From Chatbots to Diagnosis: The Power and Pitfalls of AI in Healthcare

 

Katherine O’Malley

Associate Editor

Loyola University Chicago School of Law, JD 2025

 

The capabilities of generative artificial intelligence (AI) could completely transform our healthcare system as we know it. For better or for worse, the technology advancements in healthcare are rapidly growing. Given the accelerated rollout, experts have yet to predict all the risks associated with such high-functioning computations in the healthcare system. Even though the Food and Drug Administration (FDA) regulates software being used as medical devices (SaMD), there is an overall lack of urgency, agency oversight, and sufficient regulations to tame AI technology in the healthcare system. 

What is Generative AI technology?

Generative AI technology generally refers to supercomputers that can manage complicated chatbot features replicating human-like interactions in the form of a search engine. AI is not limited to chatbots like “Chat GPT.” Models such as “Stable Diffusion, Synthesia, and MusicLM” can produce images, video, or audio. This technology employs advanced machine-learning techniques that analyze patterns within their training data to create new content based on human-submitted prompts. Although significant advancements have been made recently in generative AI, this technology started in the 1950’s.

With every benefit comes a risk

Generative AI can make everyday administrative tasks more efficient, such as emails, task management, and innovations. AI can analyze data to improve decision-making in all industries, especially in the healthcare sector.

The effects could help people gain access to diagnostic treatment by automating mundane work done by licensed professionals who could then spend more valuable time face-to-face with patients. AI algorithms have outperformed radiologists when spotting malignant tumors.
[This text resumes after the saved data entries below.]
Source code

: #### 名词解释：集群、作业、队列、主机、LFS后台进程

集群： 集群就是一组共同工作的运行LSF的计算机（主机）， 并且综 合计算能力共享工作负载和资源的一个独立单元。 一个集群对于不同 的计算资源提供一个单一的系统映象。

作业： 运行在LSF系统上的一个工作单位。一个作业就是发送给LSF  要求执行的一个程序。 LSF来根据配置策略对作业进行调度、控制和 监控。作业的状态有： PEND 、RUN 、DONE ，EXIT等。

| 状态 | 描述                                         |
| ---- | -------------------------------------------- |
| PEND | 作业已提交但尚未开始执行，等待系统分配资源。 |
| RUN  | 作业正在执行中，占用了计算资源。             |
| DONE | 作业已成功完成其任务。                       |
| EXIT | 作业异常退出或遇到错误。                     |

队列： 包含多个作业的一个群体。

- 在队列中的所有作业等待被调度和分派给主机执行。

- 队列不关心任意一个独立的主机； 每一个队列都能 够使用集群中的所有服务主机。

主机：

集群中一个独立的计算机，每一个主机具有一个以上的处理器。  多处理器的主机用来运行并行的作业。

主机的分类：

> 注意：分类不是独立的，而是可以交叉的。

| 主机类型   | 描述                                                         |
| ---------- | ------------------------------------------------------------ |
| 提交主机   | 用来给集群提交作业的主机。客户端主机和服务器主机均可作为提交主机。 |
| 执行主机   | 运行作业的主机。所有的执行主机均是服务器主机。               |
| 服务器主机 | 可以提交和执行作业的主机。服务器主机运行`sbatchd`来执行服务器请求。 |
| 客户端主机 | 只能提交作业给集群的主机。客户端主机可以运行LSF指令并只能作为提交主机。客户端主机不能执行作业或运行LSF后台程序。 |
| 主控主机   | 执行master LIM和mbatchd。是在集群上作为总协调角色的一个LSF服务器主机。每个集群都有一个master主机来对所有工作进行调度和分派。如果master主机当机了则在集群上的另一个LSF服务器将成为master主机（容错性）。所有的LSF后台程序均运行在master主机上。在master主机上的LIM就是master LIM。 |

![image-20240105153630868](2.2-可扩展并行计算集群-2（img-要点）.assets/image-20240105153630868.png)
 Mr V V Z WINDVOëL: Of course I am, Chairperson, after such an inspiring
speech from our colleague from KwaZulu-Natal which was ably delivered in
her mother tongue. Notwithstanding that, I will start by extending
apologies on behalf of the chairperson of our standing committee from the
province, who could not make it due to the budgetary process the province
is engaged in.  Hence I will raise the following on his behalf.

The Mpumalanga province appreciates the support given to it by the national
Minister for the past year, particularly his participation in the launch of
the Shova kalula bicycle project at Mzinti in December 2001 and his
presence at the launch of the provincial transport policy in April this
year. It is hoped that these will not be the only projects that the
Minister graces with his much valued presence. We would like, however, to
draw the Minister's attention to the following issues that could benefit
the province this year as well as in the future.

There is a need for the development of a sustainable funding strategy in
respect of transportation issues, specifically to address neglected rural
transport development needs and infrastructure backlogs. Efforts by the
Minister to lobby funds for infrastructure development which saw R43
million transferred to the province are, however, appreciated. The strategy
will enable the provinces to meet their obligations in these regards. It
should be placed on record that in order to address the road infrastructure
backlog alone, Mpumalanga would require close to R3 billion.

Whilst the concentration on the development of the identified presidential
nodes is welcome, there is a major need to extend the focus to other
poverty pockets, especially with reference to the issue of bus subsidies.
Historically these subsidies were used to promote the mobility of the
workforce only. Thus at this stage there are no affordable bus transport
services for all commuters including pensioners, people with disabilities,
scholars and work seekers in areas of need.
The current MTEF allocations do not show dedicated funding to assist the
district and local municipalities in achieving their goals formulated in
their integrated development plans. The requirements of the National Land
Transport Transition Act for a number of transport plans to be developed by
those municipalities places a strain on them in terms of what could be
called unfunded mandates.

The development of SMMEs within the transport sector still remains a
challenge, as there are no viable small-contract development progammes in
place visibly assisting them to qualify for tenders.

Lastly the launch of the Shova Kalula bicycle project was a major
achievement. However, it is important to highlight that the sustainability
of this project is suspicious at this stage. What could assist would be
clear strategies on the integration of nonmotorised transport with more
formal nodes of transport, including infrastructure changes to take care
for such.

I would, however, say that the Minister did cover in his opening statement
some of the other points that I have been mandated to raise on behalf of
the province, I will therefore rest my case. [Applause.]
AI is also used to analyze population health and predict populations at risk of certain diseases or readmission to hospitals. AI-assisted robotic surgeries have even proved to decrease complications in procedures as compared to surgeons operating alone.

Even though AI algorithms outperform radiologists in one area, there is a risk of bias due to a lack of data robustness. AI could also have detrimental effects concerning data breaches and violate HIPAA. For example, if a doctor’s office uses an AI chatbot feature for intakes and pre-diagnoses, that could violate HIPAA since the data has left the protected healthcare system.

FDA’s ongoing attempt to regulate AI in the healthcare system

In January 2021, the FDA announced its AI/Machine- Learning SaMD Action Plan to protect against the risks posed to the healthcare sector. The FDA plans to coordinate this action plan with the agency’s medical device cybersecurity program. Furthermore, the FDA emphasizes a need for transparency with patients to tackle issues such as usability, equity, trust, and accountability. The plan encourages manufacturers of AI-based devices to be transparent. This action plan lacks measurable goals, step-by-step actions, or designated responsibilities. Overall, it’s filled with vague and conclusory statements. For example, it states the following without explanation of how or who: “[t]his will be accomplished in coordination with other ongoing FDA programs focused on the use of real-world data.”

The FDA has released many draft recommendations since the January 2021 action plan. The first assesses the credibility of computational modeling and simulation in medical device submissions. Another draft guidance proposed a risk-based approach to computer software assurance directed towards manufacturers of AI/ML-enabled products. All of which are drafts and used for comment purposes only.

Next, in September of 2022, the FDA released the final Clinical Decision Support (CDS) Software guidance. This provides a framework for determining when CDS software functions are included and excluded from the definition of device under section 520(o)(1)(E) of the FD&C Act. In other words, the framework explains when a software function may or may not be exempt from FDA regulations.

In April of this year, the FDA published another draft guidance on using AI in medical devices. This draft states that the FDA wants to provide the least burdensome approach to support innovation while simultaneously promoting reasonable assurance of device safety. This more lenient draft seems to be in response to the uproar AI developers gave to the September 2022 final guidance.

Although the FDA must balance patient protection without impeding scientific innovation, human protection should take precedence. There are even several tech executives and top AI researchers calling for a six-month pause in the development of AI tools. The letter from several tech executives and top AI researchers advocates for new and capable regulatory authorities dedicated solely to AI. In addition, they call for oversight from an unbiased third party and tracking of highly capable AI systems. Even the CEO of one of the most infamous AI systems, stated in March that, “[a]t some point, it may be important to get an independent review before starting to train future systems…”

The point has been reached where government agencies, like the FDA, need to limit this technology as it has already overridden essential safety measures such as Captcha. ChatGPT’s CEO is now calling on Congress to create a new government agency focusing solely on regulating AI technology. The development of AI generative systems should halt so the government can create a new agency to regulate AI in healthcare.